Please gather every line in the listing below that contains the string "hasSecondDirection" and copy each such line out in full.

**** Entries shown

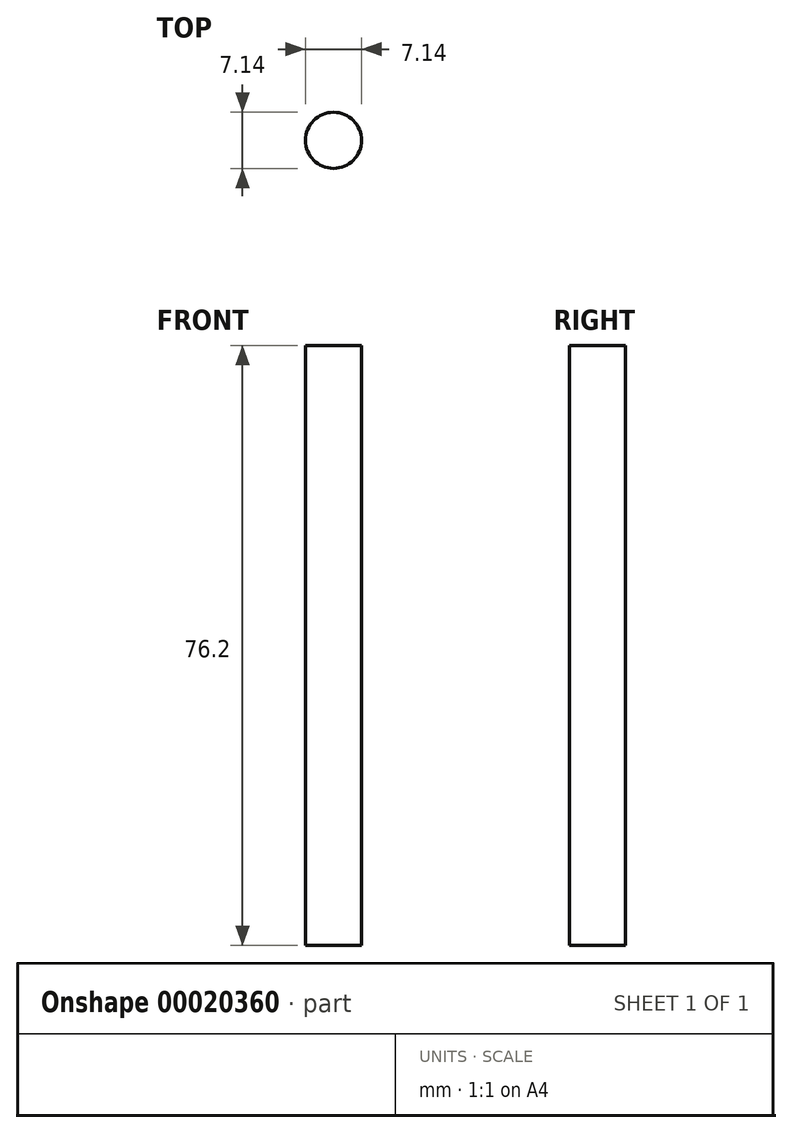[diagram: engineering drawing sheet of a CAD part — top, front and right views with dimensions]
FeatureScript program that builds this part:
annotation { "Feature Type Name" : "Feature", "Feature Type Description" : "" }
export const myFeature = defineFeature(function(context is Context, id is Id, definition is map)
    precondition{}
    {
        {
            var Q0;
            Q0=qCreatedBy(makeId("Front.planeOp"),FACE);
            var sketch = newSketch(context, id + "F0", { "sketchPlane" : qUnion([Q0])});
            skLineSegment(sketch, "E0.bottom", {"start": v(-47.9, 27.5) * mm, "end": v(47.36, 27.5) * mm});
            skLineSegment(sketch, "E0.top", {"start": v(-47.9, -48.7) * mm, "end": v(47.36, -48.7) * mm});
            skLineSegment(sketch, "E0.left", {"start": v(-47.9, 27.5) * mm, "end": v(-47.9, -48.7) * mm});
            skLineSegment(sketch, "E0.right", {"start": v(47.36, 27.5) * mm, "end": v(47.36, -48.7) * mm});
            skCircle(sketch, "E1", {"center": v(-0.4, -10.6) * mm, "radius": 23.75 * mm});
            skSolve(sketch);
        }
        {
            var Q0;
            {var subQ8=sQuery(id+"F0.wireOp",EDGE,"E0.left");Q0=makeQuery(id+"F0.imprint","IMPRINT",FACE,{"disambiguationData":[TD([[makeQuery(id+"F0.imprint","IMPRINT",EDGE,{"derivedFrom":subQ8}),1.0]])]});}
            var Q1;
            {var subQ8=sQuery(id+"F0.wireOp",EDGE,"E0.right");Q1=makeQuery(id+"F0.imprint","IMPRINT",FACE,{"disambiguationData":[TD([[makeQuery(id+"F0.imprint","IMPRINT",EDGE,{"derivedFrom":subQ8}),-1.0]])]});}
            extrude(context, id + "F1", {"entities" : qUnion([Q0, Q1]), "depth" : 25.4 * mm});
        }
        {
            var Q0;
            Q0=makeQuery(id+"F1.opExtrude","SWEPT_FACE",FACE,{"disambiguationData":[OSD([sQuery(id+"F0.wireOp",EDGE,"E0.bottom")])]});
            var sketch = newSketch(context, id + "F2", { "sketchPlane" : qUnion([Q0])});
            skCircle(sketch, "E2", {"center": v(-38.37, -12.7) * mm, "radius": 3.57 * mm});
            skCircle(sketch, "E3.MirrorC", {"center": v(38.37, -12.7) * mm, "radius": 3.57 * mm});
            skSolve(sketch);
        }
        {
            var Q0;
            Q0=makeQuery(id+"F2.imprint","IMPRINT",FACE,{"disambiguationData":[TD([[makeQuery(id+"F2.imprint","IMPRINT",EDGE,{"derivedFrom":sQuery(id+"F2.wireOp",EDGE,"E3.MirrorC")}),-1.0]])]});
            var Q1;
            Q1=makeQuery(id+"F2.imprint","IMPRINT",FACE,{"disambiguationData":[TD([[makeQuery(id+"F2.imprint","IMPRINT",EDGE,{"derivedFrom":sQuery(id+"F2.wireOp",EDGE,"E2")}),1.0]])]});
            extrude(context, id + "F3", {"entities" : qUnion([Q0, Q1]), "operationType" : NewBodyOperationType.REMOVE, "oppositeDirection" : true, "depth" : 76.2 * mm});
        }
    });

********
**** Entries shown

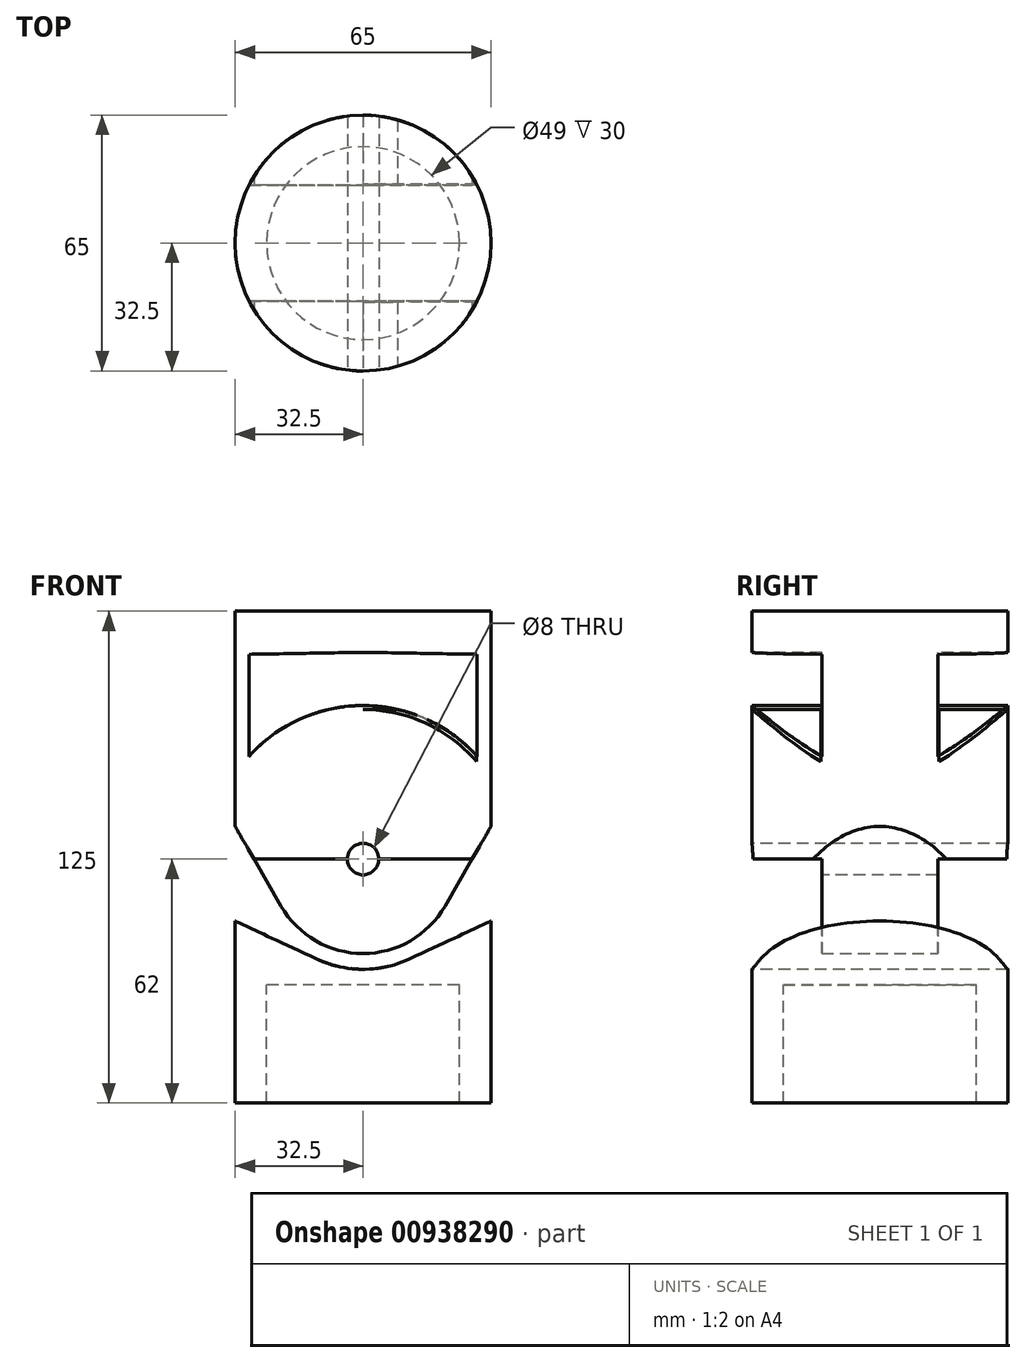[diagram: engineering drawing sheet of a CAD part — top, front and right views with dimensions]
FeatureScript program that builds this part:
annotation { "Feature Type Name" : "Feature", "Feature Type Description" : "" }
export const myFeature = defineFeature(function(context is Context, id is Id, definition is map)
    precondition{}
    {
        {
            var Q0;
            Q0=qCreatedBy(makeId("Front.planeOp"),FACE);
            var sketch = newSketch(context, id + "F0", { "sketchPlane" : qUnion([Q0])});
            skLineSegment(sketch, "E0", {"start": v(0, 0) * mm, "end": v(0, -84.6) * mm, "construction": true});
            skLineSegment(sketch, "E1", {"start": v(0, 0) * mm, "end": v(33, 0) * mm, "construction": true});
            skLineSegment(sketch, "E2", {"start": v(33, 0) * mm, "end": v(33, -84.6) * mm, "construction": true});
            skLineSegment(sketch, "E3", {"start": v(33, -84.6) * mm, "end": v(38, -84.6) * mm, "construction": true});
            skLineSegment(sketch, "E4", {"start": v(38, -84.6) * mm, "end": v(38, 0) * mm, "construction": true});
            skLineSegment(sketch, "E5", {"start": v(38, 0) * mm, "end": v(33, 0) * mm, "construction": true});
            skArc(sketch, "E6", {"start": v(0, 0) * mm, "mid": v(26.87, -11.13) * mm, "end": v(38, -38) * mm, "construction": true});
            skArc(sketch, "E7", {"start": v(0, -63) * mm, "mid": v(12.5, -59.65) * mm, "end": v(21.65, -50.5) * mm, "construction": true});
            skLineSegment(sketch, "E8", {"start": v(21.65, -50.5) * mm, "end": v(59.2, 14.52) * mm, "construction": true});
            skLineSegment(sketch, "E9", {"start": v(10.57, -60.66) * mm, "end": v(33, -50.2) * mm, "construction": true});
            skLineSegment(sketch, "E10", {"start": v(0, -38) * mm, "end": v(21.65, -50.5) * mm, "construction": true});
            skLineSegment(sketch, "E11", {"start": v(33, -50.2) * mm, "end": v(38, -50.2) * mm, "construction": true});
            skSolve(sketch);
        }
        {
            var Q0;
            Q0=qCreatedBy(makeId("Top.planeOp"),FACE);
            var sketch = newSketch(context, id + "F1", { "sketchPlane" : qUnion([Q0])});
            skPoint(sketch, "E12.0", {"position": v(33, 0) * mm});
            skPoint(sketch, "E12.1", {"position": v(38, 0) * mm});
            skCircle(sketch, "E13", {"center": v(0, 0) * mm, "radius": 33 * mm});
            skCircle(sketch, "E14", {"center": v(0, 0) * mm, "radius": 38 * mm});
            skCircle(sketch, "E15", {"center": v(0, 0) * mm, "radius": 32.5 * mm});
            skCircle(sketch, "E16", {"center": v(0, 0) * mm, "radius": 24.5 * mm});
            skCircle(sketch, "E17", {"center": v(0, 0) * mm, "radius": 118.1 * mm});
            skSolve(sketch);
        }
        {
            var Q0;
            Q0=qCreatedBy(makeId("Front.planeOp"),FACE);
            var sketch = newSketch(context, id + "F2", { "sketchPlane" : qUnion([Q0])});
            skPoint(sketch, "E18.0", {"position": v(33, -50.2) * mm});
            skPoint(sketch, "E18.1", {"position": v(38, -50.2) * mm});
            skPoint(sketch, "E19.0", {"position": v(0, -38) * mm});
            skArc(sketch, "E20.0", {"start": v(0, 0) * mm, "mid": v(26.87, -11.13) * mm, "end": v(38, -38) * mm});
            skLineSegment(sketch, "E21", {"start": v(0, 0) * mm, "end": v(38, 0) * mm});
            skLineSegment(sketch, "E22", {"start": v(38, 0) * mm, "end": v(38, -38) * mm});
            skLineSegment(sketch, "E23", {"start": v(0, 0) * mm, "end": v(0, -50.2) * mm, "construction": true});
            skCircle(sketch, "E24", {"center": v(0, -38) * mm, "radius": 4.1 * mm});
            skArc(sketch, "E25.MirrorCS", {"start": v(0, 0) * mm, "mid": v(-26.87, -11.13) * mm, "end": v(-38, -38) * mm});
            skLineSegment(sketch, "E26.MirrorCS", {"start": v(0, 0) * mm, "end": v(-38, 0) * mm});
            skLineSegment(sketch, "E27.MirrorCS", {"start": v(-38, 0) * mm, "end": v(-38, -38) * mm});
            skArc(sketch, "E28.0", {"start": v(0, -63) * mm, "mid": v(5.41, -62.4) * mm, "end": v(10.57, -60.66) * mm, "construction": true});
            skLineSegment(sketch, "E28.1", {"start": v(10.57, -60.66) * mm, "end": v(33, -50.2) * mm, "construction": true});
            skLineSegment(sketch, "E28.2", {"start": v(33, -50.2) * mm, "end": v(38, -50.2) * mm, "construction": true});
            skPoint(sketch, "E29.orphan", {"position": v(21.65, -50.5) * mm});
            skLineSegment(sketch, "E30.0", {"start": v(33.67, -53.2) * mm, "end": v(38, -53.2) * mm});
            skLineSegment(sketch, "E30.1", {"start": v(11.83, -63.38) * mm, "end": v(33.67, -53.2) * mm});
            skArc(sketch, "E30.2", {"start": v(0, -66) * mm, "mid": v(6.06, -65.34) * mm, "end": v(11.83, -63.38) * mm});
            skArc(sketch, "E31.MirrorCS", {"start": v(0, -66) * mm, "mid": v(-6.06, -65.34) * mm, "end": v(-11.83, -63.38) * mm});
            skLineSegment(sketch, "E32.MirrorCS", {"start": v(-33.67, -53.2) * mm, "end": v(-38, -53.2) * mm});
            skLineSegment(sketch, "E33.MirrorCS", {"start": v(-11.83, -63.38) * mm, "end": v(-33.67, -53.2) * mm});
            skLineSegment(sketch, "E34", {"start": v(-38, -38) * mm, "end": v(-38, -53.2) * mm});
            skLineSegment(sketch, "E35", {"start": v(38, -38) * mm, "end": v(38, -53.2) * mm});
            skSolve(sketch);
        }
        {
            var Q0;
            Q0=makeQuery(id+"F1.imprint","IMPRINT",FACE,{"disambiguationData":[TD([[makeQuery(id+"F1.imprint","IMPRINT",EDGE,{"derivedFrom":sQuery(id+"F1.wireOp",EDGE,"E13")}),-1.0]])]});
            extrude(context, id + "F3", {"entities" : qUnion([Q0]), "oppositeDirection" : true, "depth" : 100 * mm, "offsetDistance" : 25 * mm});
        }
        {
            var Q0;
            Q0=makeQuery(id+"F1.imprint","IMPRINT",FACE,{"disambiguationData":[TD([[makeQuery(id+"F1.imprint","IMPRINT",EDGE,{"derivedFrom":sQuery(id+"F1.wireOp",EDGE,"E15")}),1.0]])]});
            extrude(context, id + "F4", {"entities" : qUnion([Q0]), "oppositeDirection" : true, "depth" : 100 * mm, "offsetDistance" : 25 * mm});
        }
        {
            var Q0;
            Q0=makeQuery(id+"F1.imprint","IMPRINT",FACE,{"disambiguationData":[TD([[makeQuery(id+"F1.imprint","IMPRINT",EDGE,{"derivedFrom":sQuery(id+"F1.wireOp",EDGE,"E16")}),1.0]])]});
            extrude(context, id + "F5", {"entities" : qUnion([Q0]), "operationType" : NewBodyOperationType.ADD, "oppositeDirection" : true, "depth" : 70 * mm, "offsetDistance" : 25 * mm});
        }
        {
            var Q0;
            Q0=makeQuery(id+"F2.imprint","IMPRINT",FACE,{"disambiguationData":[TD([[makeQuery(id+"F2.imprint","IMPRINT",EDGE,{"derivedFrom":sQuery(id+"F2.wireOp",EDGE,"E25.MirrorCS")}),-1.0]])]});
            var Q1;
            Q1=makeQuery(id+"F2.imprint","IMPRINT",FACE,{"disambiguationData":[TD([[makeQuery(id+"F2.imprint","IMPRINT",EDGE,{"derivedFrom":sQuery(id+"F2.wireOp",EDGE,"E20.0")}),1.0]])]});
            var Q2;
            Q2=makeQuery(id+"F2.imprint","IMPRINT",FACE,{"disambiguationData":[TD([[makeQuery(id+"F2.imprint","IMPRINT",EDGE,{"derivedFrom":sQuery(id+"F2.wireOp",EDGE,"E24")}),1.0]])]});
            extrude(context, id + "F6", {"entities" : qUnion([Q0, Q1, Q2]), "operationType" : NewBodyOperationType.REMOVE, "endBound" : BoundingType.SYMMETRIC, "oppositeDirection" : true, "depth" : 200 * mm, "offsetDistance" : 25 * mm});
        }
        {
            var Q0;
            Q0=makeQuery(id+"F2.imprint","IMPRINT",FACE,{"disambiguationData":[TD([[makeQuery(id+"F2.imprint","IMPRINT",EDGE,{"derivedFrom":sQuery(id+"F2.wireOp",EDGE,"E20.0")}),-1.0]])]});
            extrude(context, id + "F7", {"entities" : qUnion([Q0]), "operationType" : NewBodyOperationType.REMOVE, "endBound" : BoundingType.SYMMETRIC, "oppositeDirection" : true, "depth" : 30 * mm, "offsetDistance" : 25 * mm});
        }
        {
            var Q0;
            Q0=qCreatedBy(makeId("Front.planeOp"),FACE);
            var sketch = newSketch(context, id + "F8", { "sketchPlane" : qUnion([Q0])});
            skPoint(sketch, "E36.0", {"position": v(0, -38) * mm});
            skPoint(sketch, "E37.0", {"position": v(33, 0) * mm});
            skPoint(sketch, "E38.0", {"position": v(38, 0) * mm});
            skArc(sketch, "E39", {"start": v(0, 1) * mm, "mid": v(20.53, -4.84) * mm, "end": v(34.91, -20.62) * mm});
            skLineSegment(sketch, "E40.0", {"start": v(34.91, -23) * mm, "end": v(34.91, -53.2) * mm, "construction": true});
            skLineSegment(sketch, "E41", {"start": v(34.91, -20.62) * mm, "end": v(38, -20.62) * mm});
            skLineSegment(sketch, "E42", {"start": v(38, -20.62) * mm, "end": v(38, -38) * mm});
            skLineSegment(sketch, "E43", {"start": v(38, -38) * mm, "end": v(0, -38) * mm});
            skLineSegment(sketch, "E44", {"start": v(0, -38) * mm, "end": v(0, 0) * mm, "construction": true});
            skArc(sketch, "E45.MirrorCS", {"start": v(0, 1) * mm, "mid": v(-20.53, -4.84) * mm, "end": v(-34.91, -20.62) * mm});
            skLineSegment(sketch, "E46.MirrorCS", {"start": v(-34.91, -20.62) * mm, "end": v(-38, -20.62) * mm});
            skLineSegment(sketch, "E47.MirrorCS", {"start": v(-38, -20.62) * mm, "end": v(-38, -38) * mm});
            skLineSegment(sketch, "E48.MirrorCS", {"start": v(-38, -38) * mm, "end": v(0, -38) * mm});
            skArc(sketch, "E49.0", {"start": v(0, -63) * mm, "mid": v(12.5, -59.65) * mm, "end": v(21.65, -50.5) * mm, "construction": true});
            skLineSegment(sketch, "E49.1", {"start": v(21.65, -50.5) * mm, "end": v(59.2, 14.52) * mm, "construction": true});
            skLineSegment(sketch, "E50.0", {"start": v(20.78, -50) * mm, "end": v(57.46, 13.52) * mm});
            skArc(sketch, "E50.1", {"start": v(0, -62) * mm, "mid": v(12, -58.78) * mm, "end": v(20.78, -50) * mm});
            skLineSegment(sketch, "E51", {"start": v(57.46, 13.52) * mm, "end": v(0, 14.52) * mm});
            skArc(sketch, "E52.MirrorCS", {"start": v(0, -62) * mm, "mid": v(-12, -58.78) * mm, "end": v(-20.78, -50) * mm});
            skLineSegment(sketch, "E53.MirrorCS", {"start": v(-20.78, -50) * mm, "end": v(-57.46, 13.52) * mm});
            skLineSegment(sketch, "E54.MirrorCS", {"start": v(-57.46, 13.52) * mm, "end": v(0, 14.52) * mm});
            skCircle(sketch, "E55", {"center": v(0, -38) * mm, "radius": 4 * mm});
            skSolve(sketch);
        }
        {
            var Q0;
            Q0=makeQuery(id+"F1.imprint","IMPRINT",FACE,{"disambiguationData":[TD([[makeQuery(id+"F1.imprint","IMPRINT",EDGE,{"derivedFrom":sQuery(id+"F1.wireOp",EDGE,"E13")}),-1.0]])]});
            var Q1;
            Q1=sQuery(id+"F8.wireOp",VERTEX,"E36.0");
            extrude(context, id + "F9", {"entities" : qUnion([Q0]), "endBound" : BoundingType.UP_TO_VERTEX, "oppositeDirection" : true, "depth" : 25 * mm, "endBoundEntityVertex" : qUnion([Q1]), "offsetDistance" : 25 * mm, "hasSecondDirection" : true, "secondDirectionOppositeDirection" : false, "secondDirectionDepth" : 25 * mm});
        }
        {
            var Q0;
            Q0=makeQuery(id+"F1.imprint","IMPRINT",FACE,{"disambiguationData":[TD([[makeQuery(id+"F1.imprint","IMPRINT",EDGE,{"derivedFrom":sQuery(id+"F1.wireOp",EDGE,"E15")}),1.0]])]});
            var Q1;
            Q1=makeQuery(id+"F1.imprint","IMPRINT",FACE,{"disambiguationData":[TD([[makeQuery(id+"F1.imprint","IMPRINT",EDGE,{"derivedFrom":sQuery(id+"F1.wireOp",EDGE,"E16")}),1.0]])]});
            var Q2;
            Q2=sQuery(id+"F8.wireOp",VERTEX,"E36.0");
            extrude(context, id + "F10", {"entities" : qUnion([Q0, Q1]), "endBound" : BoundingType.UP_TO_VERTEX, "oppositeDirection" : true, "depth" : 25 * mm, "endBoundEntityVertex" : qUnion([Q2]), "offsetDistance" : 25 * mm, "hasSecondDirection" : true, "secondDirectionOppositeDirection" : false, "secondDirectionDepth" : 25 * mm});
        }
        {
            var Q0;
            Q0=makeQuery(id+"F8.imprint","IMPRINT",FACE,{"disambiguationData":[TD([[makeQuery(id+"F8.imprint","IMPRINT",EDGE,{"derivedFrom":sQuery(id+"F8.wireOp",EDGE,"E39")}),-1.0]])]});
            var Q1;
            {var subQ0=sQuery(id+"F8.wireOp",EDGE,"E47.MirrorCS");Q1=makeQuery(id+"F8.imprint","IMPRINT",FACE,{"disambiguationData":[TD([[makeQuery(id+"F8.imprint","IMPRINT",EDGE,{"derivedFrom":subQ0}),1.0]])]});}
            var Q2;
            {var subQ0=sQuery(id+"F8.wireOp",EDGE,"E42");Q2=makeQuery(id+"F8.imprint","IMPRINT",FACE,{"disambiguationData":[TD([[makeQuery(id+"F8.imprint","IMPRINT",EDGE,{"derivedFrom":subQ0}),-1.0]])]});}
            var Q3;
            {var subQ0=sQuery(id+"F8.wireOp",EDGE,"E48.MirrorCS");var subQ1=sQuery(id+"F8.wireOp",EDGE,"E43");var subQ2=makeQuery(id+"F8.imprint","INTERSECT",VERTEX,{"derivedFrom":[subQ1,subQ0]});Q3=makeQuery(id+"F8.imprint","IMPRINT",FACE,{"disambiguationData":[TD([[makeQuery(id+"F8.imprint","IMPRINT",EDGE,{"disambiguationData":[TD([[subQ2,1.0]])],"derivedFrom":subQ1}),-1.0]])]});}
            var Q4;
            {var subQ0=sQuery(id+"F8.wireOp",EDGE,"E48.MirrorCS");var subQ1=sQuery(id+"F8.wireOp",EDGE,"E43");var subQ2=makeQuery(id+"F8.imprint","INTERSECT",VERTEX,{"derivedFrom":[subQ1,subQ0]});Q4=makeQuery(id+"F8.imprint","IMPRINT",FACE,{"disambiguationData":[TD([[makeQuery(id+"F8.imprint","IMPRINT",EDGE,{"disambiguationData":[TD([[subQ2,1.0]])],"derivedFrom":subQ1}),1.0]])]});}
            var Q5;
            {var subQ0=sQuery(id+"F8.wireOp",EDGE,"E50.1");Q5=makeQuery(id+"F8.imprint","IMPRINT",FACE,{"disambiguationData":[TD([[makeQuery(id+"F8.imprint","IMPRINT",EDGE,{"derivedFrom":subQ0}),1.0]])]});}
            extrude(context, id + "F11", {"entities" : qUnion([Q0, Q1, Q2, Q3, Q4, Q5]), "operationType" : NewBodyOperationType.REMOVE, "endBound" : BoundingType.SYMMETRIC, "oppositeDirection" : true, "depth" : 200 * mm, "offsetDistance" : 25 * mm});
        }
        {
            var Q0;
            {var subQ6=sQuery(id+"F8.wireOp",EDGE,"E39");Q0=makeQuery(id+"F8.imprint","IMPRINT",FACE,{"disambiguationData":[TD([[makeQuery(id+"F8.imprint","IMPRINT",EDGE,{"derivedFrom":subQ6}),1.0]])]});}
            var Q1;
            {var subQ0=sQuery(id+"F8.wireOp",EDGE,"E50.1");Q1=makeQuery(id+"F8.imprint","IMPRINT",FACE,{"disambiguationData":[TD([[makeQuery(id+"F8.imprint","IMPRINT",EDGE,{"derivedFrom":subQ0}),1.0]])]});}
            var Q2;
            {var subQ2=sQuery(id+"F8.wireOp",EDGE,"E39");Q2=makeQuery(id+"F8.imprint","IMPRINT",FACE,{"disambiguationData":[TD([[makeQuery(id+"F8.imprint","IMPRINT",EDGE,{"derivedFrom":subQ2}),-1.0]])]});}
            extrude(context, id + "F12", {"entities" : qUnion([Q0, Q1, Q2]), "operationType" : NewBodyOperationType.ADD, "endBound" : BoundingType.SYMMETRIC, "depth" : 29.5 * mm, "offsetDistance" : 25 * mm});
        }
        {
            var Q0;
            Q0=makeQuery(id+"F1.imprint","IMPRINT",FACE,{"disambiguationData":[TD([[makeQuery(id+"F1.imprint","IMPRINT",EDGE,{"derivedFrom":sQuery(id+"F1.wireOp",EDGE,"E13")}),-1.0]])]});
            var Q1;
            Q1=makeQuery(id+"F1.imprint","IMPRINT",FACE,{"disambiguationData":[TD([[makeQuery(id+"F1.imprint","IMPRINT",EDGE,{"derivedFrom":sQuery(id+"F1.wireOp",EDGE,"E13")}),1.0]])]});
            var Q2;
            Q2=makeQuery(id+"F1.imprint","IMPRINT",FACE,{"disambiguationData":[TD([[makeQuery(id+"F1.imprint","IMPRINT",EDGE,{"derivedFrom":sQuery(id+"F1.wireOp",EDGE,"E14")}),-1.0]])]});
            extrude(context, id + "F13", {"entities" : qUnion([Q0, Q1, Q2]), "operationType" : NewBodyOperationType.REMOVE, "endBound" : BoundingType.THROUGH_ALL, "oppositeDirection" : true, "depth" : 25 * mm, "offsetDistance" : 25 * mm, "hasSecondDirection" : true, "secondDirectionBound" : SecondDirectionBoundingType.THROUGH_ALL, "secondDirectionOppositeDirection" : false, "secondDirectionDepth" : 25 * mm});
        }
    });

********

*In response*.
            extrude(context, id + "F9", {"entities" : qUnion([Q0]), "endBound" : BoundingType.UP_TO_VERTEX, "oppositeDirection" : true, "depth" : 25 * mm, "endBoundEntityVertex" : qUnion([Q1]), "offsetDistance" : 25 * mm, "hasSecondDirection" : true, "secondDirectionOppositeDirection" : false, "secondDirectionDepth" : 25 * mm});
            extrude(context, id + "F10", {"entities" : qUnion([Q0, Q1]), "endBound" : BoundingType.UP_TO_VERTEX, "oppositeDirection" : true, "depth" : 25 * mm, "endBoundEntityVertex" : qUnion([Q2]), "offsetDistance" : 25 * mm, "hasSecondDirection" : true, "secondDirectionOppositeDirection" : false, "secondDirectionDepth" : 25 * mm});
            extrude(context, id + "F13", {"entities" : qUnion([Q0, Q1, Q2]), "operationType" : NewBodyOperationType.REMOVE, "endBound" : BoundingType.THROUGH_ALL, "oppositeDirection" : true, "depth" : 25 * mm, "offsetDistance" : 25 * mm, "hasSecondDirection" : true, "secondDirectionBound" : SecondDirectionBoundingType.THROUGH_ALL, "secondDirectionOppositeDirection" : false, "secondDirectionDepth" : 25 * mm});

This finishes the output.